__Instruction 1__:
Answer these questions using the passage below about Esquire interviews, one answer per line, marked the same way.
(a) In what place was Lee Marvin's beach house?
(b) What cover line did Esquire use for its article on the writer?
(c) What was the writer streaming while writing late into the night on the second evening?
__Instruction 2__:
Rewrite the section of the passage about Esquire interviews starting at "The best interview" and ending at "word from Marvin.", with "Malibu" changed to "Santa Monica".

__Extract provided__:
The best interview I ever wrote was for Esquire. It was told almost entirely in dialogue, and involved an afternoon I spent with Lee Marvin at his beach house in Malibu. He spent much effort ordering in fresh supplies of Heineken’s. I took faithful notes, sent the piece in, and waited for the shit to hit the fan. Esquire ran it with the headline, “Saturday with Lee F——ing Marvin.” They used dashes in those days. I never heard a word from Marvin.

A few years later, I interviewed Marvin in his house outside Tucson. I observed he was not drinking. “I’m alive, aren’t I?” he said. I said I didn’t know if he would want to talk with me after the Esquire piece and the earlier piece in the New York Times. He had married again a few years earlier, a girl he’d been in love with before he went off to the Marines. She started laughing. “That was Lee,” she said. Marvin lit a cigarette.

That’s all you can really ask: for Chaz to be able to read the article and say it was about me. It was. By and large, it was a faithful account of what happened over the course of two days and evenings. The errors were few, small, and understandable.

I knew going in that a lot of the article would be about my surgeries and their aftermath. Let’s face it. Esquire wouldn’t have assigned an article if I were still in good health. Their cover line was the hook “The Last Words of Roger Ebert.” A good head. Whoever wrote that knew what they were doing. When I turned inside the magazine, I got a jolt from the full-page photograph of my jaw drooping. Nobody had seen me quite that way before. Not a lovely sight. But then I’m not a lovely sight, and in a moment I thought, what the hell, it’s just as well it’s out there. That’s how I look, after all. I was a little surprised at the detail the article went into about the nature and extent of my wounds and the realities of my appearance, but what the hell. It was true. I didn’t need polite fictions.

One strange result of the cover line was that many people got the idea that these were my dying words. The line Chaz liked least used the words “the time he has left.” We’re all dying in increments. I don’t mind people knowing what I look like, but I don’t want them thinking I’m dying. To be fair, Chris Jones never said I was. If he took a certain elegiac tone, you know what? I might have, too. And if he structured his elements into a story arc, that’s just good writing. He wasn’t still in the room the second evening when he wrote that after Chaz had gone off to bed and I was streaming Radio Caroline and writing late into the night. But that’s what I did. It may be, the more interviews you’ve done, the more you appreciate a good one. I knew exactly what he started with, and I could see where he ended, and he can be proud of the piece. It was sort of a relief to have that full-page photo of my face. Running it that big was good journalism. It made you want to read the article. What I hated most was that my hair was too neatly combed.

__Data records__:
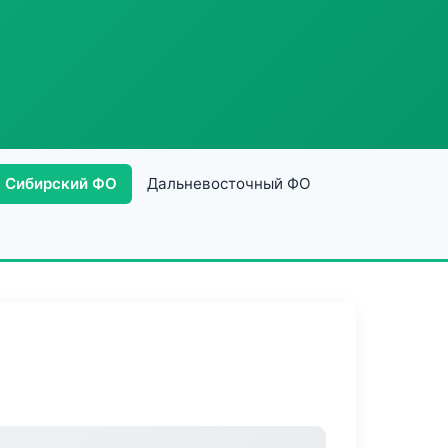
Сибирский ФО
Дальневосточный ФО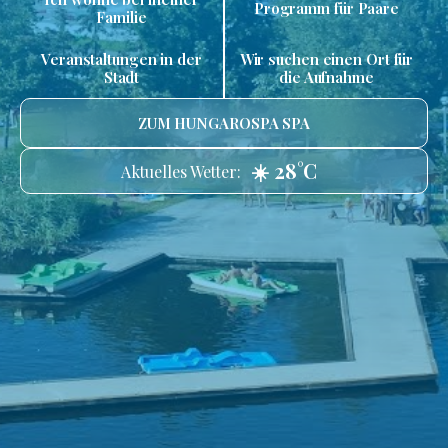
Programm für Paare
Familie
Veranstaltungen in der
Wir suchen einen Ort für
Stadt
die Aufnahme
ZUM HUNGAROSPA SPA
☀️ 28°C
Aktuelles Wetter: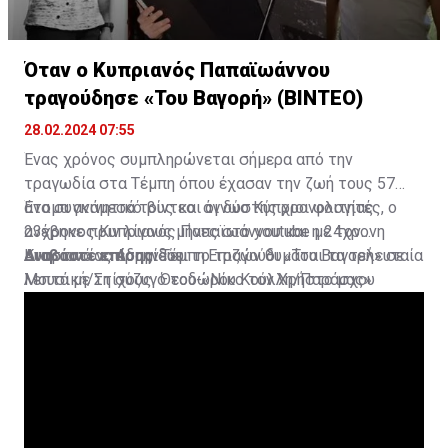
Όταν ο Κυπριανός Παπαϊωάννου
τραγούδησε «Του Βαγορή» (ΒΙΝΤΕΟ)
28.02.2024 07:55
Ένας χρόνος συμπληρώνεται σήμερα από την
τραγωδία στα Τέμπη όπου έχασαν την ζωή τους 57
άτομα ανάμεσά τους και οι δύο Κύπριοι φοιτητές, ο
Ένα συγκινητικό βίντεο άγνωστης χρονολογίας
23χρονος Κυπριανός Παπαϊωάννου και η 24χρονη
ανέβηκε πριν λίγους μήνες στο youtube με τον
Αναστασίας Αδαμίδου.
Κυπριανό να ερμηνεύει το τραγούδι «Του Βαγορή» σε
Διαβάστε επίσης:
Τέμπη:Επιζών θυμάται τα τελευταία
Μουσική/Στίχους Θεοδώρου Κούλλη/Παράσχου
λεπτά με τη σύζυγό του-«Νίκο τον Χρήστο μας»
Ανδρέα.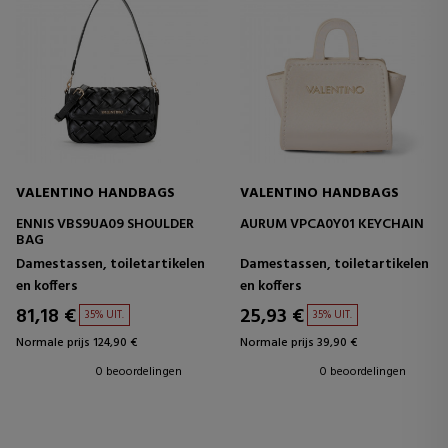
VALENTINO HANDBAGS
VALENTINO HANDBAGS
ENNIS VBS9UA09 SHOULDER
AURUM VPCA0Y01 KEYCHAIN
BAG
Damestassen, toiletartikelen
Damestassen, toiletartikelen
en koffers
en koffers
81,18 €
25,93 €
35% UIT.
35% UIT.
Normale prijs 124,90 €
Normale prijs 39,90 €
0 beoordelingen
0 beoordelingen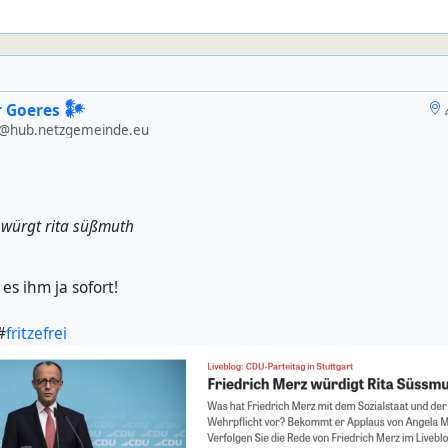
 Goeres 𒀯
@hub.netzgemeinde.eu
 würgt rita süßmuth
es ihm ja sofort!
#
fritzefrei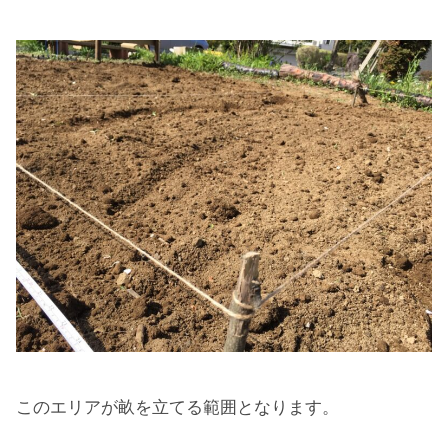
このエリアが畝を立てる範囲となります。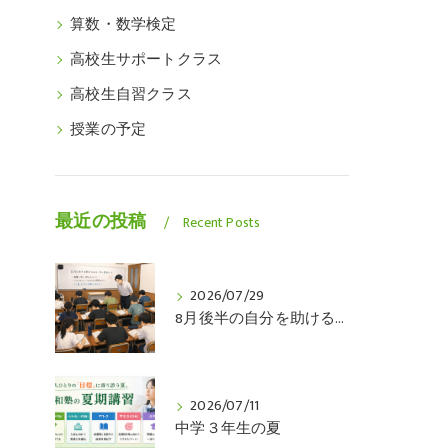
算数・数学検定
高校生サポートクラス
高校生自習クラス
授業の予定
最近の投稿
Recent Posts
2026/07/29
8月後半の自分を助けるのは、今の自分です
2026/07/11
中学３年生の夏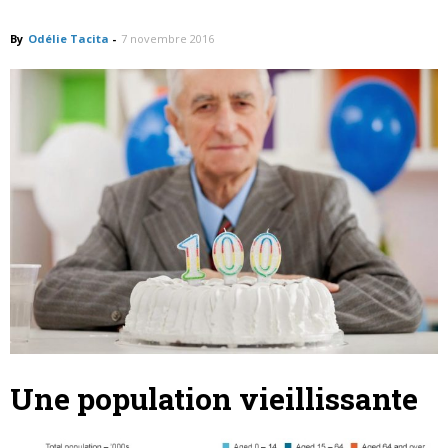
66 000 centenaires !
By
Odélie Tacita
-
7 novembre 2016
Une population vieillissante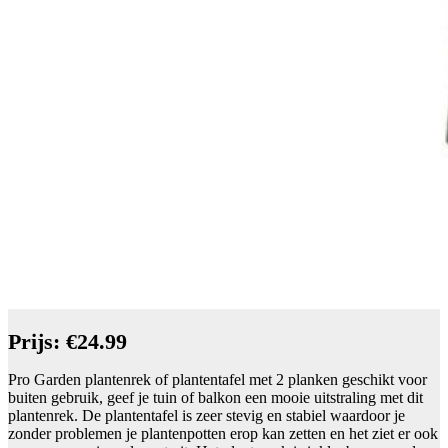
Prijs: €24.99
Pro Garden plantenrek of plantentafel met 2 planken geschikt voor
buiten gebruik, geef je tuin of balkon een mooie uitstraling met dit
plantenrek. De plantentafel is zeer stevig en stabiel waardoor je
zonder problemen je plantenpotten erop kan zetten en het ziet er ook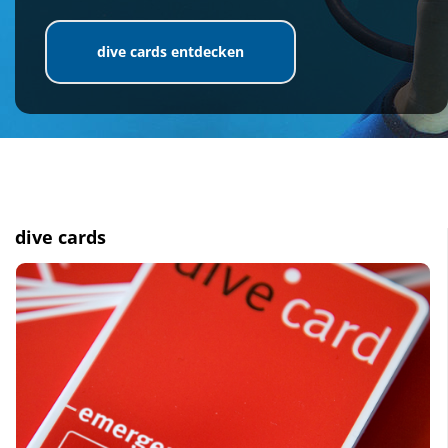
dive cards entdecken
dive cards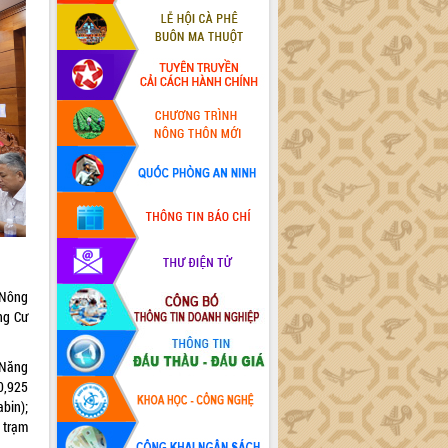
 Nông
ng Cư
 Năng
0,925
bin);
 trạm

__Problem solution 1__:
(a) Malibu
(b) "The Last Words of Roger Ebert."
(c) Radio Caroline

__Problem solution 2__:
The best interview I ever wrote was for Esquire. It was told almost entirely in dialogue, and involved an afternoon I spent with Lee Marvin at his beach house in Santa Monica. He spent much effort ordering in fresh supplies of Heineken’s. I took faithful notes, sent the piece in, and waited for the shit to hit the fan. Esquire ran it with the headline, “Saturday with Lee F——ing Marvin.” They used dashes in those days. I never heard a word from Marvin.